5年ほど前、仕事のベースにしていたのは関西。その頃一緒に仕事していた京都出身の方に、京都のオススメのお寺はどこかと尋ねてみました。観光客であふれているようなお寺は除外してねと条件付きで。
少し考えての返答は大覚寺。
もう1人京都でホテル勤務経験のある人の答えも、面白いコトに同じ。
2人ともあんまり詳しくないんですと言われてましたが。ウーム。

後日、最初に質問した人から「父に聞きました」とお寺リストをもらいました。見てみると創建の古いお寺がいろいろ、もちろん大覚寺も。
ただしリストのトップは神護寺。これは世代の違いでしょうか。

トーハクでの2025年最初の特別展は大覚寺展(予定)、現在開催中の特別展は神護寺展(2024年9月8日まで。別にトーハクの関係者ではありません)。
奇しくもザックリ同じ山で、上(神護寺)と麓(大覚寺)のお寺。


トーハクの神護寺展は入場者数10万人を超えたそうです(好評なのかどうかは不明)。noteにも記事があふれていますが、展示室はほぼ撮影不可のようなので、内容の差別化には文章力と多面的な視点が問われます。
残念ながら今の自分には、文章一本で勝負できるほどの能力は備わっておりません。そもそも神護寺展には行ってないし。

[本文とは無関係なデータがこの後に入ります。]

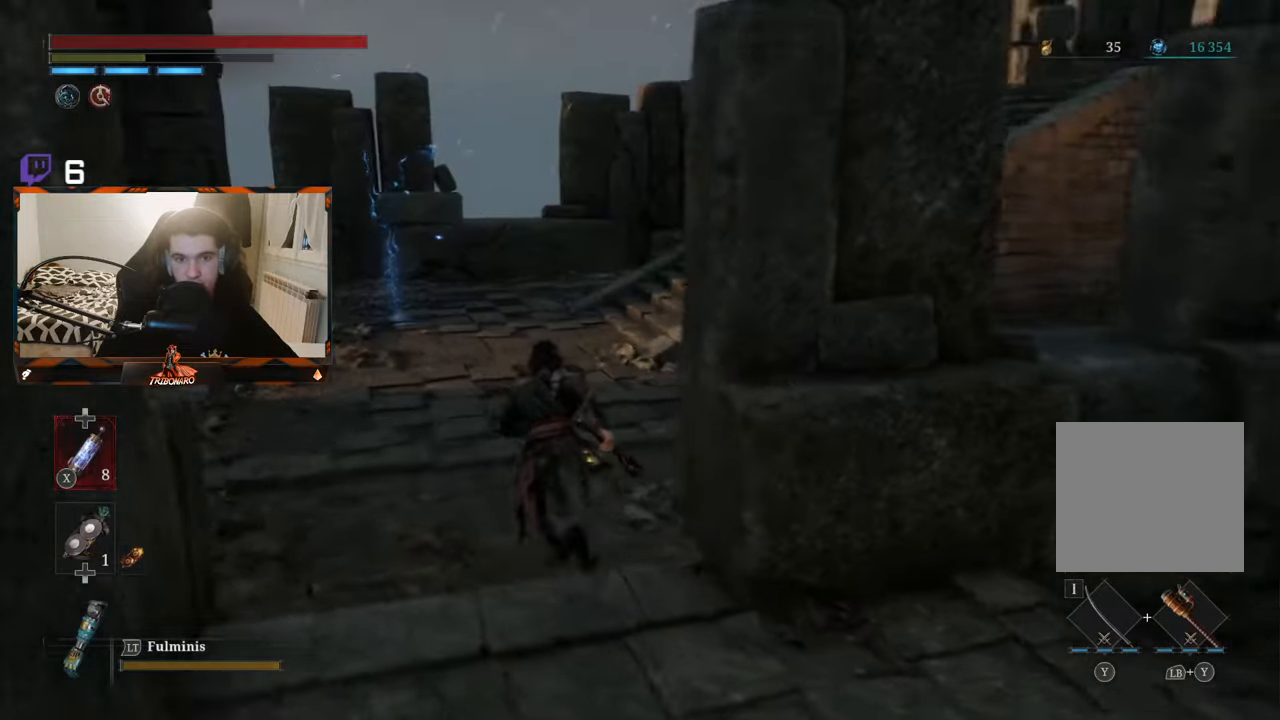
{"buttons": [], "left_stick": "up", "right_stick": "center", "events": [[417, "B", "up"]]}
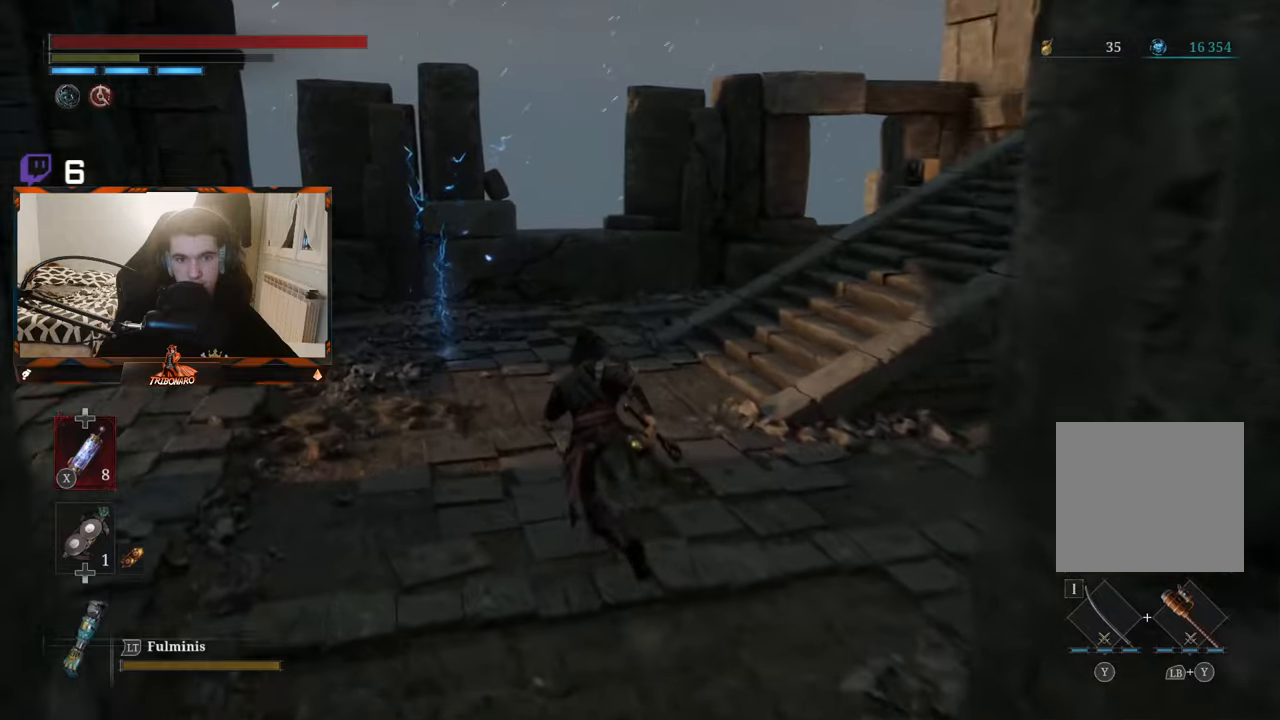
{"buttons": [], "left_stick": "up", "right_stick": "center", "events": []}
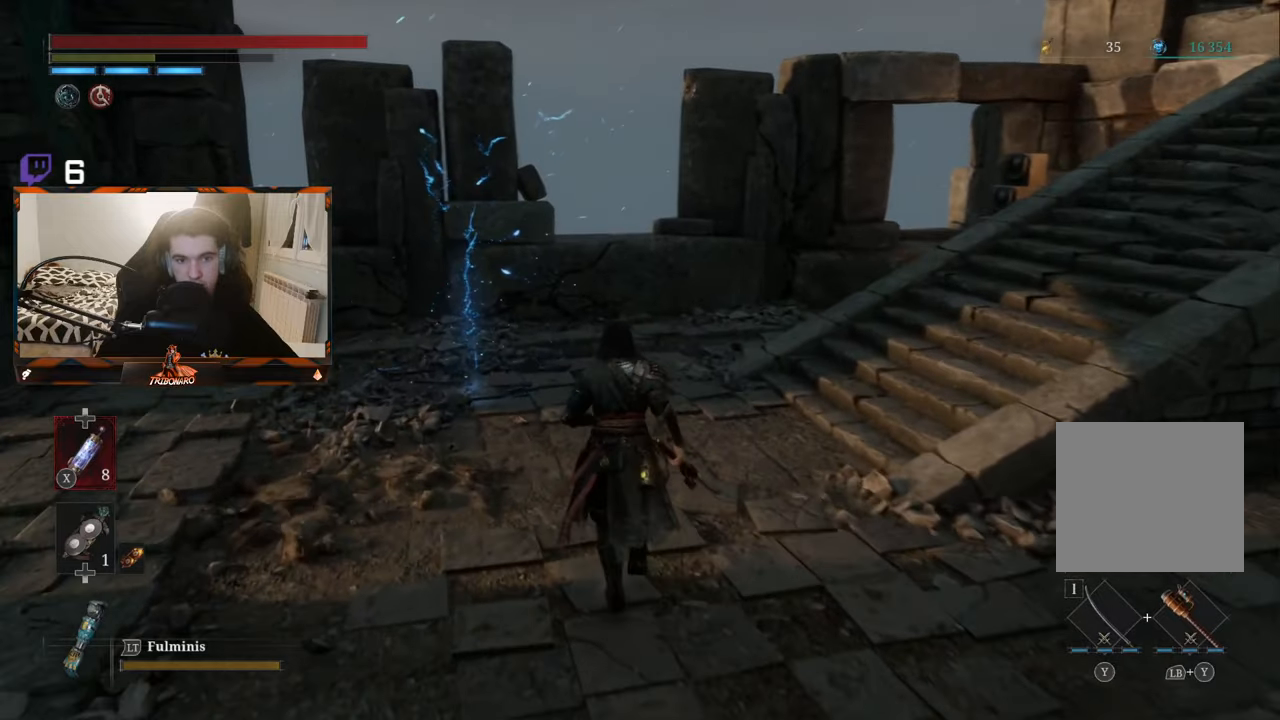
{"buttons": [], "left_stick": "up-right", "right_stick": "left", "events": [[17, "right_stick", "left"], [350, "left_stick", "up-right"]]}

神護寺を地図で確認してみると、市街地からはそれほど離れていないとはいえ、結構な山の中。すぐそばには明恵上人と鳥獣戯画ちょうじゅうぎが図で知られる高山寺もあったので、流行り病が落ち着きはじめたころにみやこびとのオススメを思い出して足を運んでいます。
ここからは、神護寺展ではなく神護寺の記録です。


神護寺じんごじ

京都府京都市右京区梅ケ畑高雄町5

神護寺は和気清麻呂が創建した山城の高雄山寺と河内の神願寺(所在地不明)が合併してできた真言宗のお寺(清麻呂没後に子の真網まつな仲世なかよの要請によるもの)。正式名は神護国祚真言じんご こくそ しんごん

車で行ったのですが中心部から国道162号線を北西に。道沿いには駐車場がパッと見なさそうだったので、嵐山・高雄パークウェイの高雄側の駐車場を利用(ガラガラでした)。駐車場は清滝川をはさんだお寺の対岸(反対側)にあり、一旦川まで下りてそこからお寺まで上がるという高低差が2倍になる行程。ちょっとした山城攻め。
神護寺の麓にはホテルがありましたが、駐車場は有料で利用できたのかもしれません。(そもそも人があまりいなかった)
実は先に高山寺を拝観しています。こちらもけっこうな高低差。両方参拝したい方は、持久系の脚力が必要です。


清滝川を渡ります
谷からのスタート地点
神護寺本坊
パンフ 2022年版
和気公廟堂 お墓へはもう少し登ります


和気清麻呂という人

皇居の北東に建つ清麻呂さん(東京都千代田区)

和気清麻呂わけ きよまろ(733-799) は備前(岡山県和気町)の人。
当時、道鏡というお坊さんが天皇の寵愛を後ろ盾に皇位簒奪を計画。清麻呂さんは豊後(大分県)の宇佐神宮まで神託を確認しに行って簒奪計画を防いだ人(その経緯にはいろいろなドラマがあったようです)。
道鏡の失脚後に清麻呂さんは朝廷で出世しますが、平安京への遷都を進言・推進したことで知られてます。


少し神護寺を離れます。
護王神社(護法善神社から改称)はもともと神護寺(和気公廟堂の場所)にありましたが、明治期に京都御所の西側、現在地に遷座されています。

護王神社(京都市上京区)

護王神社は清麻呂さんと姉の広虫さんを祭る神社。
朝8時ごろ見学していると、出勤前にお参りされる方々がチラホラ。
イノシシと足腰御守が面白いなと思って写真を撮っていたのですが、神護寺に足を運んだコトでハナシが繋がります。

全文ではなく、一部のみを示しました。